## TEXT SHOWN

+ + + +

Into the Core: Intel's next-generation microarchitecture

By Jon "Hannibal" Stokes

Instruction fusion

Macro-fusion

Another new feature of Core 's front end hardware is its ability to fuse certain types of x86 instructions together in the predecode phase and send them through a single decoder to be translated into a single micro-op. This feature, called macro-fusion, can only be used on certain types of instructions; specifically, compare and test instructions can be macro-fused with branch instructions. Any one of Core's four decoders can generate a macro-fused micro-op on each cycle, but no more than one such micro-op can be generated per cycle.

In addition to the new hardware that it requires in the predecode and decode phases of the pipeline, macro-fusion also necessitates some modifications to the ALU and branch execution units in the back end. These new hardware requirements are offset by the savings in bookkeeping hardware that macro-fusion yields, since there are fewer micro-ops inflight for the core to track. Ultimately, less bookkeeping hardware means better power efficiency per x86 instruction for the processor as a whole, which is why it 's important for Core to approach the goal of one micro-op per x86 instruction as closely as possible.

Besides allowing Core to do more work with fewer ROB and RS entries, macro-fusion also has the effect of increasing the front end's decode bandwidth. Core 's decode hardware can empty the instruction queue (IQ) that much more quickly if a single simple/fast decoder can take in two x86 instructions per cycle instead of one.

Finally, macro-fusion effectively increases Core's execution width, because a single ALU can execute what is essentially two x86 instructions simultaneously. This frees up execution slots for non-macro-fused instructions, and makes the processor appear wider than it actually is.

Micro-ops fusion

Micro-ops fusion, a technique that Intel first introduced with the Pentium M, has some of the same effects as macro-fusion, but it functions differently. Basically, a simple/fast decoder takes in a single x86 instruction that would normally translate into two micro-ops, and it produces a fused pair of micro-ops that are tracked by the ROB using a single entry.

When they reach the reservation station, the two members of this fused pair are allowed to issue separately, either in parallel through two different issue ports or serially through the same port, depending on the situation.

+ + + +

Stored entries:
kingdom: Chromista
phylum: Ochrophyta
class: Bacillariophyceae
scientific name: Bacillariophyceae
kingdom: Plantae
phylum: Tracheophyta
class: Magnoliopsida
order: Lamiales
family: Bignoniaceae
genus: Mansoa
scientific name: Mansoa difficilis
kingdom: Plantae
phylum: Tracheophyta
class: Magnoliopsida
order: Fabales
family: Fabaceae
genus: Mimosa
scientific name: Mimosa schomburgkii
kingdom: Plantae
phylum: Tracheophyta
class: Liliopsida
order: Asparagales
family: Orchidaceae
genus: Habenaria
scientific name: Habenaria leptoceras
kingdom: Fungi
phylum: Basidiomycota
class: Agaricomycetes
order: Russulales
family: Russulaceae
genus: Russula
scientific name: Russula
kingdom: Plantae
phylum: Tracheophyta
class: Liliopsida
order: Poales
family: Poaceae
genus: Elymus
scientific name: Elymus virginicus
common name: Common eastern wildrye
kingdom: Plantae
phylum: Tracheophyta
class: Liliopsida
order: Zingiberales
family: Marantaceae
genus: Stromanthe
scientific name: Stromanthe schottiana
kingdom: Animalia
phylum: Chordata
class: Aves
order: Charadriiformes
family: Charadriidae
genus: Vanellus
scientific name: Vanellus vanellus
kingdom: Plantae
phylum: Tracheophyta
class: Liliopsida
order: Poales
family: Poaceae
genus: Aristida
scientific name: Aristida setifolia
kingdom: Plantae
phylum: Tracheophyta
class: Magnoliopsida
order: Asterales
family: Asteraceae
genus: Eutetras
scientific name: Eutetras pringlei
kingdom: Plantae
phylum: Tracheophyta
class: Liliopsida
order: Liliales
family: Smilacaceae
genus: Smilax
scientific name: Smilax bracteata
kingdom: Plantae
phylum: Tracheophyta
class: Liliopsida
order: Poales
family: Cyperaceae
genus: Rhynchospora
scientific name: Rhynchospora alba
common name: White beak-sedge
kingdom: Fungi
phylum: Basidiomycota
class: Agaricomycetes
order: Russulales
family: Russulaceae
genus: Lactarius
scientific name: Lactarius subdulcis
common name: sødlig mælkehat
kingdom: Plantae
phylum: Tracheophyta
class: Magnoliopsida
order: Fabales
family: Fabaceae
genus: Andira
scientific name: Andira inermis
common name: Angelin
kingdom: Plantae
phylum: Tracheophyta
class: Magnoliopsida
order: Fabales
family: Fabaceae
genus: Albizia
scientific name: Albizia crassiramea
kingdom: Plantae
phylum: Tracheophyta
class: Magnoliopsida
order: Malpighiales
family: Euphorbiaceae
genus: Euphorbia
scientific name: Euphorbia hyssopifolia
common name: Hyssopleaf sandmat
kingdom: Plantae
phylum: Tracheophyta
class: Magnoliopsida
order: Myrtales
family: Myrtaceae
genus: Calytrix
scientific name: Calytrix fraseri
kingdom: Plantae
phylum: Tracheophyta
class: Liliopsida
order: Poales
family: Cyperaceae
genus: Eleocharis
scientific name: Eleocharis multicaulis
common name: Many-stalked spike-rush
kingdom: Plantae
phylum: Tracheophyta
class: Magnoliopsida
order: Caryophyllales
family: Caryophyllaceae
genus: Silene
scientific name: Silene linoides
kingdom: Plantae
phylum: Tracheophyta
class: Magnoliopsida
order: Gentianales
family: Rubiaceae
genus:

+ + + +

## SET EXERCISE A
In the article on Intel's Core microarchitecture, which types of x86 instructions can be macro-fused with branch instructions?
## SET EXERCISE B
Output the stretch of the entries from the line containing "phylum: Ochrophyta" through the line containing "genus: Stromanthe", reproducing each line precisely and nothing else.
The article and the entries are unrelated to each other.

## PROBLEM SOLUTION A
Compare and test instructions.

## PROBLEM SOLUTION B
phylum: Ochrophyta
class: Bacillariophyceae
scientific name: Bacillariophyceae
kingdom: Plantae
phylum: Tracheophyta
class: Magnoliopsida
order: Lamiales
family: Bignoniaceae
genus: Mansoa
scientific name: Mansoa difficilis
kingdom: Plantae
phylum: Tracheophyta
class: Magnoliopsida
order: Fabales
family: Fabaceae
genus: Mimosa
scientific name: Mimosa schomburgkii
kingdom: Plantae
phylum: Tracheophyta
class: Liliopsida
order: Asparagales
family: Orchidaceae
genus: Habenaria
scientific name: Habenaria leptoceras
kingdom: Fungi
phylum: Basidiomycota
class: Agaricomycetes
order: Russulales
family: Russulaceae
genus: Russula
scientific name: Russula
kingdom: Plantae
phylum: Tracheophyta
class: Liliopsida
order: Poales
family: Poaceae
genus: Elymus
scientific name: Elymus virginicus
common name: Common eastern wildrye
kingdom: Plantae
phylum: Tracheophyta
class: Liliopsida
order: Zingiberales
family: Marantaceae
genus: Stromanthe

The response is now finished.